Slashdot Mirror


Control Digital Audio With Turntables

Anonymous Coward writes "Harmony Central has a NAMM article about FinalScratch which is a digital audio controller technology for Linux/BeOS, so DJ's can play digital audio and keep the tactile control of the turntable. Some interesting technology there, and a further push for digital audio." Another one for CowboyNeal's birthday list.

2 of 290 comments (clear)

  1. Re:Turntables vs. CD's by PoiBoy · · Score: 2, Insightful
    Being a member of generation D, condescending elders often ask me if I even know what a vinyl record is. I tell them "sure. It's a giant CD that uses a needle instead of a laser and melts if you leave it in the sun."

    Maybe so, but have you recently listened to a well-made record on a good turntable? The sound is absolutely incredible, and I think many people would honestly conclude (1) that analog is not dead and (2) digital recording isn't as great as it's cracked up to be.

    --
    Sig (appended to the end of comments you post, 120 chars)
  2. Re:Lotta Linux using DJ's out there? by jovlinger · · Score: 3, Insightful

    Actually...

    It matters alot which OS the system uses. There are three important factors in scratching: latency, latency, and ... (wait for it) ... latency.

    Older Macs may have been good at this because they weren't preemtively scheduled, so the scratching app could grab control and never let go. Not the best way to make friends, but it does keep latency down.

    On the "real" OS side (no, a non preemptively scheduled, non protected OS is not a real OS, which apple understood, and which is why they spent so much time and effort to finally get one) BeOS was the only OS with any decent latency. Understandable; it was designed from the ground up to do this sort of thing w/o breaking a sweat. NB: QNX is realtime, which doesn't guarantee low latency, but rather "merely" guarantees that bounds exist, not that the bounds are low.

    You gotta figure, when you're mixing 180 bpm songs, that's ~300ms per beat, so a 150ms latency is the difference between perfect and couldn't-be-worse. Also, you need to take the whole input chain into account -- not just one context switch, but rather: sampling input => timecode conversion => cueing of mp3 track => decode => output. Each one of these will involve several context switches if you are unlucky. Each context switch adds unknown potential latency. It can pretty quickly add up to +/- 150 ms. Worst of all, you don't know how much (can't read the clock -- that's a syscall == latency).

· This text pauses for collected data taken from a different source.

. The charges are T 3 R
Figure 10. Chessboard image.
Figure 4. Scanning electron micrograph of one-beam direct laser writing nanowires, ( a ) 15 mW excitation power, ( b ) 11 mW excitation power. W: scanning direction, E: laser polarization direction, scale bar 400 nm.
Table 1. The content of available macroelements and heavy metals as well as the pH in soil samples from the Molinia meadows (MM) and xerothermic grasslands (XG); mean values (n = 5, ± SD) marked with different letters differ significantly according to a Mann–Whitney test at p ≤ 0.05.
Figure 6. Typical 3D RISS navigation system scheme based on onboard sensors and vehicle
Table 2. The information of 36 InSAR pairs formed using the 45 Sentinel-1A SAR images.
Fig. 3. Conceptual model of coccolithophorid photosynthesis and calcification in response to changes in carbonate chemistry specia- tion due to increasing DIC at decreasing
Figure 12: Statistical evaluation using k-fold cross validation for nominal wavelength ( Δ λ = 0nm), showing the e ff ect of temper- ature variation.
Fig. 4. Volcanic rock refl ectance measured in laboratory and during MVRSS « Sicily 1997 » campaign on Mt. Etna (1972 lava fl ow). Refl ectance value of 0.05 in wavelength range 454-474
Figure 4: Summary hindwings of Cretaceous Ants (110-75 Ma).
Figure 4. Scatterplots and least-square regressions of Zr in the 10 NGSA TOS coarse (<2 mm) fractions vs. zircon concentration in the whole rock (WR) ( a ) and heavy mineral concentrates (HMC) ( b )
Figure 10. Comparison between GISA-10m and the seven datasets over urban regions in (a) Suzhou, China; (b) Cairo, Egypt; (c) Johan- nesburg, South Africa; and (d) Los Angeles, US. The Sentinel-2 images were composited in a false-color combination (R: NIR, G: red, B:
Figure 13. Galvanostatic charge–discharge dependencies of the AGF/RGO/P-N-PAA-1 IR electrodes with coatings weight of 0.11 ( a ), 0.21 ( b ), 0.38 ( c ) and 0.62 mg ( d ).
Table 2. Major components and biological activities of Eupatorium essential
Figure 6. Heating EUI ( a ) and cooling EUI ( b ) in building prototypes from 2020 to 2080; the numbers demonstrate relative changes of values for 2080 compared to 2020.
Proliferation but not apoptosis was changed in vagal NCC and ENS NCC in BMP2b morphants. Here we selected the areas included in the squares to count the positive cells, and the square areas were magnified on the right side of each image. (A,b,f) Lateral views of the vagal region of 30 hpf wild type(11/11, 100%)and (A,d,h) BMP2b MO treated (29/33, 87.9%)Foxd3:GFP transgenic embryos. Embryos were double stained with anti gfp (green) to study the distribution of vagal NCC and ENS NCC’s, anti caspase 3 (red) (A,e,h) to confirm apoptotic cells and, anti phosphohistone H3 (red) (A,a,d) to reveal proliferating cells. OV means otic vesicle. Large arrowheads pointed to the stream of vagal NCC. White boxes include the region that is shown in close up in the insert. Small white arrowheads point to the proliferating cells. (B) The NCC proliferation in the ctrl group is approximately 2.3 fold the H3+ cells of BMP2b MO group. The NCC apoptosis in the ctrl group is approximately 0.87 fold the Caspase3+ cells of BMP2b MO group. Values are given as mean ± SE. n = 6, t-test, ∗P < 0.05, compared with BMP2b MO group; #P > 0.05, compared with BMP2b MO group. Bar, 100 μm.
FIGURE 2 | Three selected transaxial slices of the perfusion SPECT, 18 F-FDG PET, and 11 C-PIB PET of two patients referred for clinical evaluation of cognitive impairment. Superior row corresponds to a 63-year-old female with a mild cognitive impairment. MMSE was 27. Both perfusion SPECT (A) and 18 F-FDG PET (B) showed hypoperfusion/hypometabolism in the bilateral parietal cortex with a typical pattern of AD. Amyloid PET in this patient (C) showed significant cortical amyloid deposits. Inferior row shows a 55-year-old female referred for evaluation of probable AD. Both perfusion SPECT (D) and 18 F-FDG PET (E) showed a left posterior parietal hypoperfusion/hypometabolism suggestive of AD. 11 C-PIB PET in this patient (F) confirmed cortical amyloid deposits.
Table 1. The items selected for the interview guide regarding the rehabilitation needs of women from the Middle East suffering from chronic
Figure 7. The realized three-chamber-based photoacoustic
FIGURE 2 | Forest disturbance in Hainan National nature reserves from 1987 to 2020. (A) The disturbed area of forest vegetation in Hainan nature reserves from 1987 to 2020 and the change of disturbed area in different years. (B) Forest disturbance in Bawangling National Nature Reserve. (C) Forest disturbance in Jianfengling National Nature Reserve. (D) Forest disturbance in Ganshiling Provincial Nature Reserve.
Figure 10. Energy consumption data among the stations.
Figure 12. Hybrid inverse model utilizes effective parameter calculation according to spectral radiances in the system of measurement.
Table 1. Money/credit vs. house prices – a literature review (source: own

    So in summarium: BeOS is a natural. Older macs may be ok, by virtue of being too stupid to be in the way. Neither Mac OS X and Linux stand the proverbial snowball's chance of pulling this off.

    Of course, now you throw low latency patches into the mix... round and round it goes, where it will stop nobody knows.

    Alternately, a kernel module may be able to do something decent, but that basically a hack to acheive the level of sophistication of old Macs.